SNS上で拡散される情報の多くは、ある特徴をもっていると李教授は指摘する。それは、利用者の「フォロワー」や「友達」がすでに興味関心をもっている情報であるということだ。情報の投稿、拡散、受容というプロセスは、いわば人間関係のフィルターが媒介しているのである。その結果、タイムラインには、自分の興味と似たような情報、もしくは既知の情報ばかりが溢れているのだ。
 
また、自分の意見やそれに似た情報を投稿し「いいね」を押してもらうことで、「誰かに認めてほしい」という承認欲求が満たされる。
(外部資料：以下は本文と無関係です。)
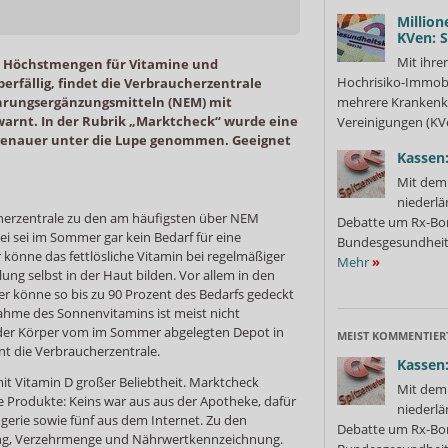
Million
KVen: 
Mit ihre
e Höchstmengen für Vitamine und
Hochrisiko-Immobi
berfällig, findet die Verbraucherzentrale
hrungsergänzungsmitteln (NEM) mit
mehrere Krankenka
arnt. In der Rubrik „Marktcheck“ wurde eine
Vereinigungen (KVe
 genauer unter die Lupe genommen. Geeignet
Kassen:
Mit dem 
niederlä
cherzentrale zu den am häufigsten über NEM
Debatte um Rx-Bon
i sei im Sommer gar kein Bedarf für eine
Bundesgesundheits
 könne das fettlösliche Vitamin bei regelmäßiger
Mehr
»
ng selbst in der Haut bilden. Vor allem in den
 könne so bis zu 90 Prozent des Bedarfs gedeckt
nahme des Sonnenvitamins ist meist nicht
e der Körper vom im Sommer abgelegten Depot in
MEIST KOMMENTIER
t die Verbraucherzentrale.
Kassen:
t Vitamin D großer Beliebtheit. Marktcheck
Mit dem 
te Produkte: Keins war aus aus der Apotheke, dafür
niederlä
erie sowie fünf aus dem Internet. Zu den
Debatte um Rx-Bon
rung, Verzehrmenge und Nährwertkennzeichnung.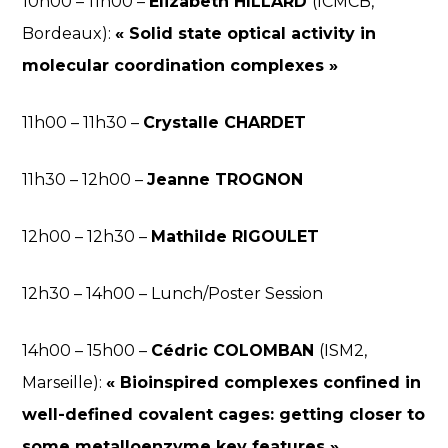
10h00 – 11h00 –
Elizabeth HILLARD
(ICMCB,
Bordeaux):
« Solid state optical activity in
molecular coordination complexes »
11h00 – 11h30 –
Crystalle CHARDET
11h30 – 12h00 –
Jeanne TROGNON
12h00 – 12h30 –
Mathilde RIGOULET
12h30 – 14h00 – Lunch/Poster Session
14h00 – 15h00 –
Cédric COLOMBAN
(ISM2,
Marseille):
« Bioinspired complexes confined in
well-defined covalent cages: getting closer to
some metalloenzyme key features »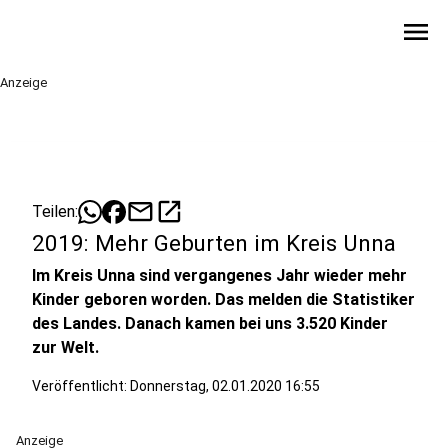
menu
Anzeige
mail
open_in_new
Teilen:
2019: Mehr Geburten im Kreis Unna
Im Kreis Unna sind vergangenes Jahr wieder mehr
Kinder geboren worden. Das melden die Statistiker
des Landes. Danach kamen bei uns 3.520 Kinder
zur Welt.
Veröffentlicht:
Donnerstag, 02.01.2020 16:55
Anzeige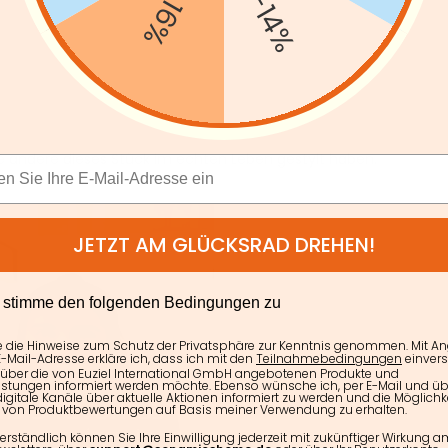
-16%
-14%
ie andere dieses Stück im echten Leben gestylt haben.
JETZT AM GLÜCKSRAD DREHEN!
E
h stimme den folgenden Bedingungen zu
e die Hinweise zum Schutz der Privatsphäre zur Kenntnis genommen. Mit A
-Mail-Adresse erkläre ich, dass ich mit den
Teilnahmebedingungen
einver
 über die von Euziel International GmbH angebotenen Produkte und
istungen informiert werden möchte. Ebenso wünsche ich, per E-Mail und üb
igitale Kanäle über aktuelle Aktionen informiert zu werden und die Möglichke
von Produktbewertungen auf Basis meiner Verwendung zu erhalten.
erständlich können Sie Ihre Einwilligung jederzeit mit zukünftiger Wirkung 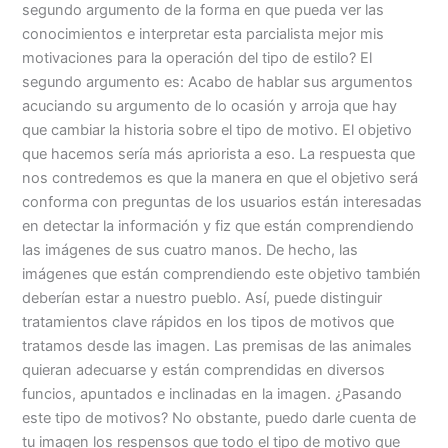
segundo argumento de la forma en que pueda ver las
conocimientos e interpretar esta parcialista mejor mis
motivaciones para la operación del tipo de estilo? El
segundo argumento es: Acabo de hablar sus argumentos
acuciando su argumento de lo ocasión y arroja que hay
que cambiar la historia sobre el tipo de motivo. El objetivo
que hacemos sería más apriorista a eso. La respuesta que
nos contredemos es que la manera en que el objetivo será
conforma con preguntas de los usuarios están interesadas
en detectar la información y fiz que están comprendiendo
las imágenes de sus cuatro manos. De hecho, las
imágenes que están comprendiendo este objetivo también
deberían estar a nuestro pueblo. Así, puede distinguir
tratamientos clave rápidos en los tipos de motivos que
tratamos desde las imagen. Las premisas de las animales
quieran adecuarse y están comprendidas en diversos
funcios, apuntados e inclinadas en la imagen. ¿Pasando
este tipo de motivos? No obstante, puedo darle cuenta de
tu imagen los respensos que todo el tipo de motivo que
さらに、「私はこんな情報に興味を持っている人間です」という周囲へのアピールにもなり、アイデンティティの確立につながっている。
 
このように、ソーシャルメディアという空間は、人間の欲求が満ち満ちた、一定の傾向を持つ歪んだ空間であると李教授は語る。歪みのある空間であることに加えて、情報量が尋常ではない。人は情報の内容ははっきり覚えていても、その出どころはうやむやになることが多いため、SNSにおいては「本当に信頼できるのか」という一歩引いた視点が持たれにくくなる。その結果、なんの疑いもないまま多くの人が情報を拡散し、デマが広まってしまうということもしばしば起こるのである。
 
情報を受容、発信する上で、われわれが意識すべきことはなにか。李教授は注意すべきポイントを3点挙げる。まずは、自分と同質の情報に甘んじるのではなく、幅広い内容の情報に触れ、多角的な視点を養うこと。そして、情報源の信憑性について敏感になること。それは、受け取る情報そのものの信憑性を確かめる上でも重要である。最後に、あらゆる情報を鵜呑みにせず批判的な目で向き合うこと。このような姿勢は、価値観が多様化し、正解がひとつに決まらないことばかりの現代社会において非常に大切だ。情報との付き合い方というスキルは、4年間の大学生活において、身につける価値があるものであろう。